**WHAT IS BEING ASKED:** Rewrite all the rows below, replacing "slice" with "segment" and keeping everything else the same. Leave the pictures out.

**DATA TO PROCESS:**

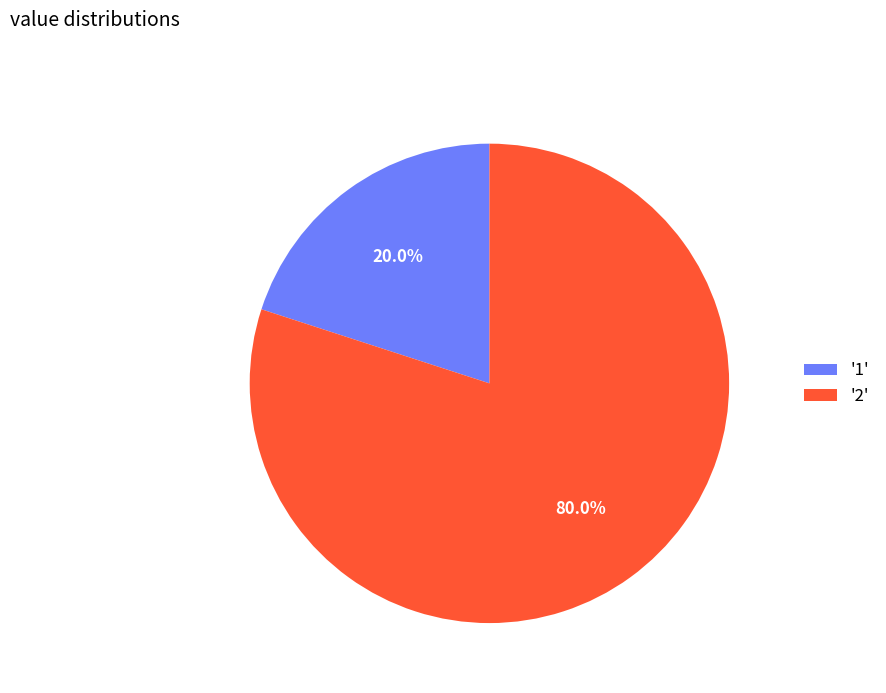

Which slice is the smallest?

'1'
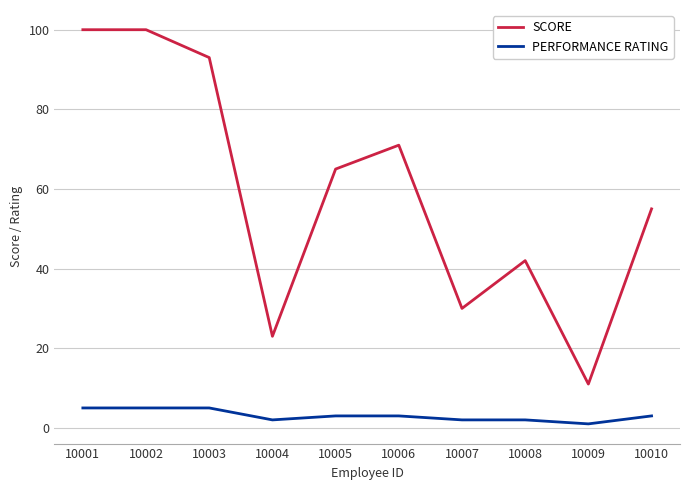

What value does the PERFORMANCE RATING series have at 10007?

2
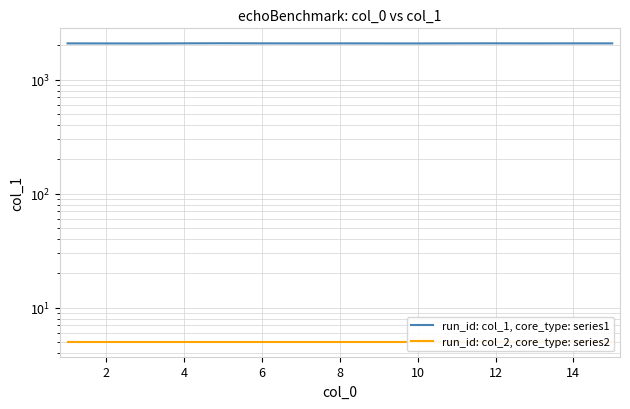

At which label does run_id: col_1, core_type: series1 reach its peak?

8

**EXPECTED OUTPUT:**
Which segment is the smallest?

'1'

What value does the PERFORMANCE RATING series have at 10007?

2

At which label does run_id: col_1, core_type: series1 reach its peak?

8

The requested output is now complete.